Glioblastoma, like other brain tumors, exerts systemic immunosuppression but does not metastasise beyond the CNS. These observations should encourage more intensive investigations of how CNS‐localised immune responses can be generated via intravenous or intracranial routes of administration.

Is it true that adoptive immunotherapy with re‐directed T cells obviates ‘the need for antigen presentation and stimulation of a primary immune response’?49 Future studies of lymphocyte trafficking103 within the CNS and to extra‐CNS secondary lymphoid tissues may help our understanding of the priming and re‐priming events that govern the reactivity of therapeutic T cells. Moreover, although CAR re‐directed T cells may avoid the immediate need for antigen presentation on MHC, in the face of a highly heterogeneous tumor such as glioblastoma, the priming of endogenous T cells directed against tumor antigens may prove to be an important contributor to long‐term progression‐free survival.

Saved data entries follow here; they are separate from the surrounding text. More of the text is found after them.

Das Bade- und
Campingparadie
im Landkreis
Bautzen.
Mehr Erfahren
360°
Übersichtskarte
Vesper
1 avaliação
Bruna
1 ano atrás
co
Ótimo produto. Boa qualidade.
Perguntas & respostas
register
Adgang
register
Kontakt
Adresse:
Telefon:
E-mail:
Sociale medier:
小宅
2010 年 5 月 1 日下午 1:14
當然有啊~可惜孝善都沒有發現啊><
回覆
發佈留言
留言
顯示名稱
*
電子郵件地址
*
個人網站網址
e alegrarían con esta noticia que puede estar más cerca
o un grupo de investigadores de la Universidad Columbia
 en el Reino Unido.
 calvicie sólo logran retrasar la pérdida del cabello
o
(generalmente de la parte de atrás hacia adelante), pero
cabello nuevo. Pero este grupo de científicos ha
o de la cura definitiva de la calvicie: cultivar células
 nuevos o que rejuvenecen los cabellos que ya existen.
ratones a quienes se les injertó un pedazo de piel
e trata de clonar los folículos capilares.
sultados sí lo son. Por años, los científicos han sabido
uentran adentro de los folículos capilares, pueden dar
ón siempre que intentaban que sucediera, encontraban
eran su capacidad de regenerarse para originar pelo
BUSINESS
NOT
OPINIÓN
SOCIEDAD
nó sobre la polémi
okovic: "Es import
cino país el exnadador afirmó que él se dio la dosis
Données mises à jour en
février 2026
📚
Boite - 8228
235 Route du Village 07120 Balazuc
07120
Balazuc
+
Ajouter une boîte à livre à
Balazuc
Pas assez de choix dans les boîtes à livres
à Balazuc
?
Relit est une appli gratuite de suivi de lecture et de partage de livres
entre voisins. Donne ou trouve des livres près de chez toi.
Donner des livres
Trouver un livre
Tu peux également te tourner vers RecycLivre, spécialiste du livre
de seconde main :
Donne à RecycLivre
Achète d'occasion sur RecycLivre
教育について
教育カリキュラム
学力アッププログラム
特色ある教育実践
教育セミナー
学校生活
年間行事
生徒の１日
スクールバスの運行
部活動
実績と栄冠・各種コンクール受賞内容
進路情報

It is possible that glioblastoma CAR‐T cell therapy will enable us to establish a beachhead on the shores of our ignorance about the immunobiology of the brain. Clinical CAR‐T cell trials that incorporate correlative science studies may extend our scientific understanding and lead us to further ground‐breaking clinical applications of glioblastoma CAR‐T cell therapy.

Conflict of interest

The authors declare no conflict of interest.